- Decades:: 1950s; 1960s; 1970s; 1980s; 1990s;
- See also:: Other events of 1973 List of years in Argentina

= 1973 in Argentina =

Events in the year 1973 in Argentina.

==Incumbents==
- President: Alejandro Agustín Lanusse until May 24, Héctor Cámpora until July 13, Raúl Lastiri until October 11, Juan Peron
- Vice President: Isabel Perón

===Governors===
- Buenos Aires Province: Miguel Moragues (until 25 May); Oscar Bidegain (from 25 May)
- Cordoba: Ricardo Obregón Cano (from month unknown)
- Chubut Province: Jorge Costa then Benito Fernández
- Mendoza Province:
  - until 22 March: Félix Gibbs
  - 22 March-25 May: Ramón Genaro Díaz Bessone
  - from 25 May: Alberto Martínez Baca
- Santa Fe Province: Aldo Tessio (until month unknown); Carlos Sylvestre Begnis (from month unknown)

===Vice Governors===
- Buenos Aires Province: vacant (until 25 May); Victorio Calabró (starting 25 May)

==Events==
- January 10 – San Justo tornado
- March 11 – Argentine general election, March 1973: Héctor Cámpora is elected as the new president.
- May 25 – President Héctor Cámpora is inaugurated, in the presence of Chilean President Salvador Allende and Cuban President Osvaldo Dorticós. An estimated million people gather on the Plaza de Mayo to welcome him.
++++++++++
Assignment 1: In the 1973 in Argentina page, who was governor of Mendoza Province from 22 March to 25 May?
Assignment 2: Reproduce the stretch of the 1973 in Argentina page from "Events in the" through "(from 25 May)".
Assignment 3: Carry on the 1973 in Argentina page, starting right after its final sentence.

Given records:
++++++++++
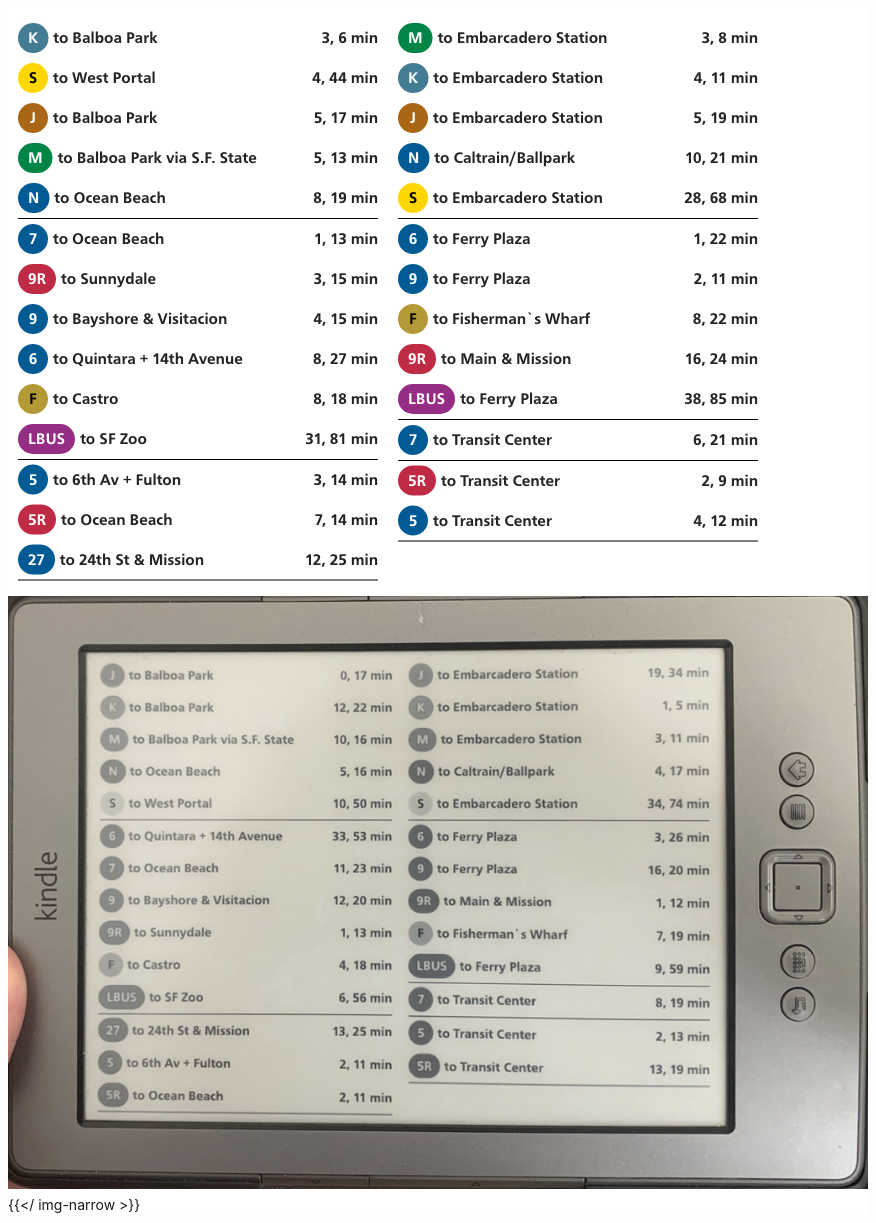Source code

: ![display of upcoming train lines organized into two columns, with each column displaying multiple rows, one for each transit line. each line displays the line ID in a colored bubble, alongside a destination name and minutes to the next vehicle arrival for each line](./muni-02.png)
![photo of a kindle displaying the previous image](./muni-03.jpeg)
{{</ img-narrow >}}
++++++++++
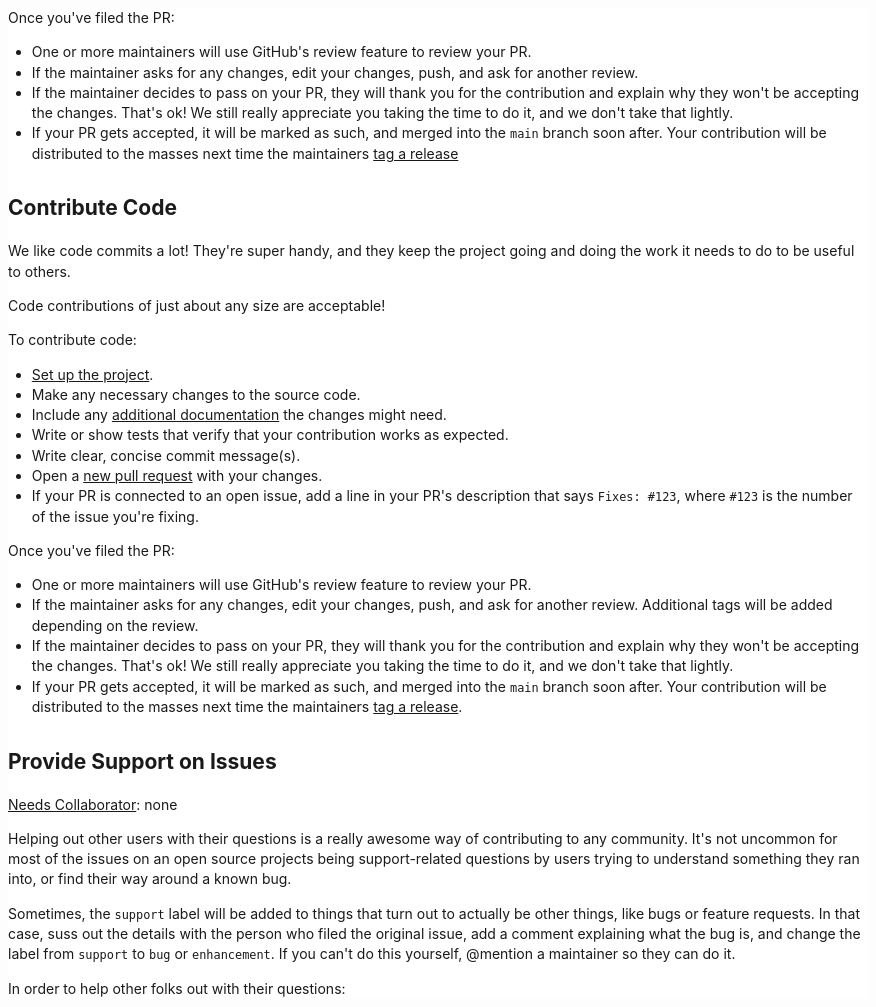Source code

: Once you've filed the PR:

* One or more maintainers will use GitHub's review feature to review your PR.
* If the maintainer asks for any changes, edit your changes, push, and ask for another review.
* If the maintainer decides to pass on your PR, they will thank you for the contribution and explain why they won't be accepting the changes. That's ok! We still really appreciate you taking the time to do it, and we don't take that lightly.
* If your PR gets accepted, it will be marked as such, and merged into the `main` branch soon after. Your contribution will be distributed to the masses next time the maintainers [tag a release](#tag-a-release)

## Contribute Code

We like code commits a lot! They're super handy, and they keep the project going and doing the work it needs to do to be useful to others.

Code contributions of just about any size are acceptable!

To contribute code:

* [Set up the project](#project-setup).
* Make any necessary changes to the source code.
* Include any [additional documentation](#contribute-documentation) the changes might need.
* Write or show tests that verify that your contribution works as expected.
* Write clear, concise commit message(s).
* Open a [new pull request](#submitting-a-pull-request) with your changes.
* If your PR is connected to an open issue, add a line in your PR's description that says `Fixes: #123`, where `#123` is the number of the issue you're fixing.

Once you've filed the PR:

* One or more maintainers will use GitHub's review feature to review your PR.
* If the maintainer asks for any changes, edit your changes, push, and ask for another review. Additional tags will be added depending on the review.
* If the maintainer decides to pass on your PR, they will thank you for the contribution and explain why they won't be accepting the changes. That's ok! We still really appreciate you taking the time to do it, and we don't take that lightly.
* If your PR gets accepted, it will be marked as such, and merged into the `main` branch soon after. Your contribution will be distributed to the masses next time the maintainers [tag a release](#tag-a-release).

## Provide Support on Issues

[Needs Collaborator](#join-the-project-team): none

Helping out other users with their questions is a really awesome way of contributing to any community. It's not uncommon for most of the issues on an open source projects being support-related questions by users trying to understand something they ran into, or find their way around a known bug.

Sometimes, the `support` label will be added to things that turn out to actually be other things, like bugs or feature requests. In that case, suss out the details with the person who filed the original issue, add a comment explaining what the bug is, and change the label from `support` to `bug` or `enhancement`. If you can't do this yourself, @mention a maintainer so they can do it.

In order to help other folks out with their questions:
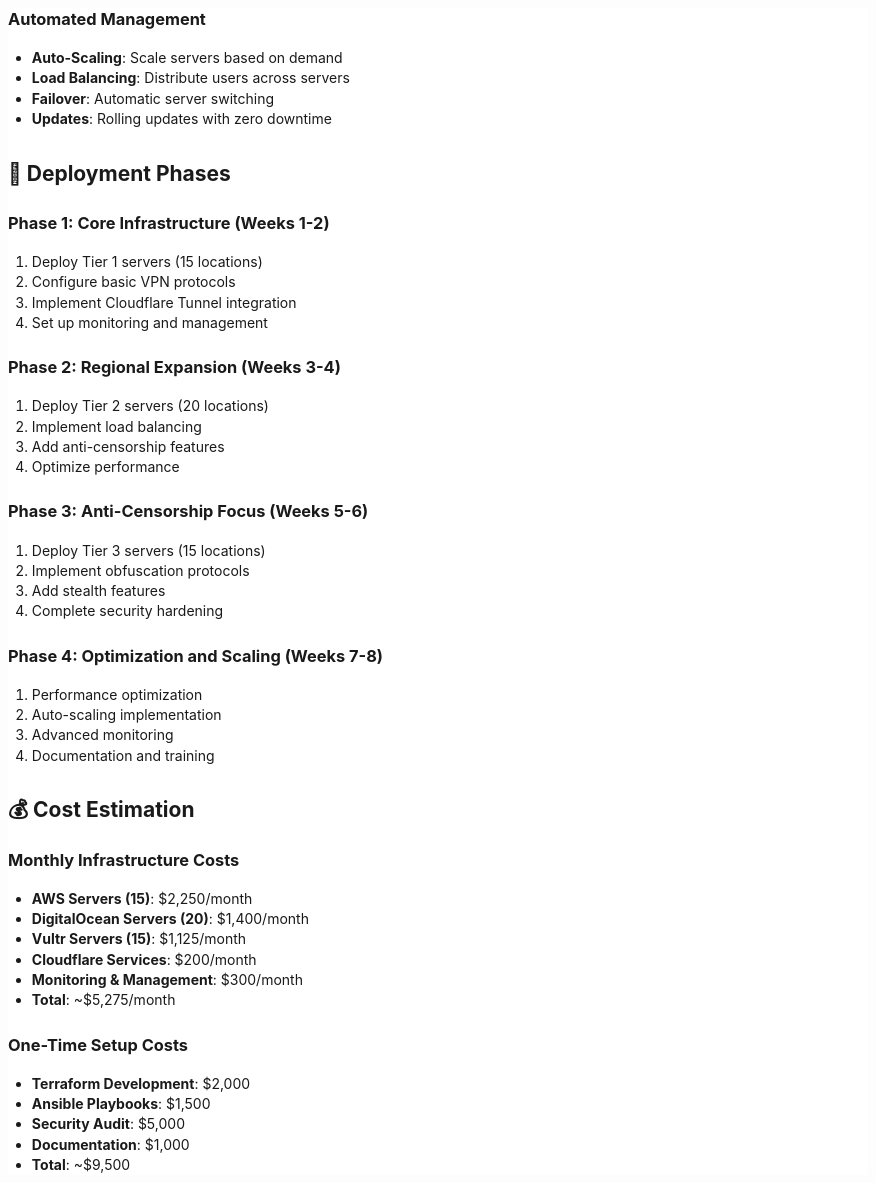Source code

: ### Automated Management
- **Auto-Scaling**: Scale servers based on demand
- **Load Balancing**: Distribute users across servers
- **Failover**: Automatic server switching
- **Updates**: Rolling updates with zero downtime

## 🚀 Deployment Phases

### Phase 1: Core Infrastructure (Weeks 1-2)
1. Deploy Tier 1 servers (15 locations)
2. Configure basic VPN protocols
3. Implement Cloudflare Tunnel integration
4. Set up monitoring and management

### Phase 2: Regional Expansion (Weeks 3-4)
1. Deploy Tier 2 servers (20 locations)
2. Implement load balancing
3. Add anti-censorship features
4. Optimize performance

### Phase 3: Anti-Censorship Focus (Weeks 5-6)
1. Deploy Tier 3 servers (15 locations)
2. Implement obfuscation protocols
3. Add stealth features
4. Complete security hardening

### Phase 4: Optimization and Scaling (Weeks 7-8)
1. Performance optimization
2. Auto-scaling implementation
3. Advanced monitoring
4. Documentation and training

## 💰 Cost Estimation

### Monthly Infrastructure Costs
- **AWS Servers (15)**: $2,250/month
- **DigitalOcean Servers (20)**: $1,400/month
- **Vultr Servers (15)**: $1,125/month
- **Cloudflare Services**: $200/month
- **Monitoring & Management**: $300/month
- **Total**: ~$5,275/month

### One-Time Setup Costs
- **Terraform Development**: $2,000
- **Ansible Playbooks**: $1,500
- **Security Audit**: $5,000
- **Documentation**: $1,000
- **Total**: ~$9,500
++++++++++
Reply 1: Ramón Genaro Díaz Bessone

Reply 2:
Events in the year 1973 in Argentina.

==Incumbents==
- President: Alejandro Agustín Lanusse until May 24, Héctor Cámpora until July 13, Raúl Lastiri until October 11, Juan Peron
- Vice President: Isabel Perón

===Governors===
- Buenos Aires Province: Miguel Moragues (until 25 May); Oscar Bidegain (from 25 May)

Reply 3:
- June 20 – Ezeiza massacre: Former president Juan Perón returns to Argentina. His plane has to be redirected to a military airport because of fighting between armed Peronist factions that have massed to greet his arrival at Buenos Aires's main airport. This event, known as the Ezeiza massacre, left 13 dead and more than 300 injured.
- July 13 – President Héctor Cámpora resigns from office to allow Juan Perón to return to power.
- September 23 – Argentine general election, September 1973: The second general election is held, following the resignation of Vice President Vicente Solano Lima and Senate President Alejandro Díaz Bialet. The runners-up in the March elections — Ricardo Balbín (UCR) and Francisco Manrique (APF) — again accepted their respective parties' nominations, with Manrique obtaining the endorsement of the PDP and naming its leader as his running mate. Juan Perón, with his wife Isabel Perón as his running mate, win with a record landslide on the same FREJULI umbrella ticket on which Cámpora had been elected only six months earlier.
- November 19 – 1973 Boundary Treaty between Uruguay and Argentina

==Births==
- August 15 – Juan Gil Navarro, actor
- September 8 – Ángel Colla, racing cyclist

==Deaths==
===September===
- September 25 – José Ignacio Rucci, politician and union leader (born 1924; assassinated)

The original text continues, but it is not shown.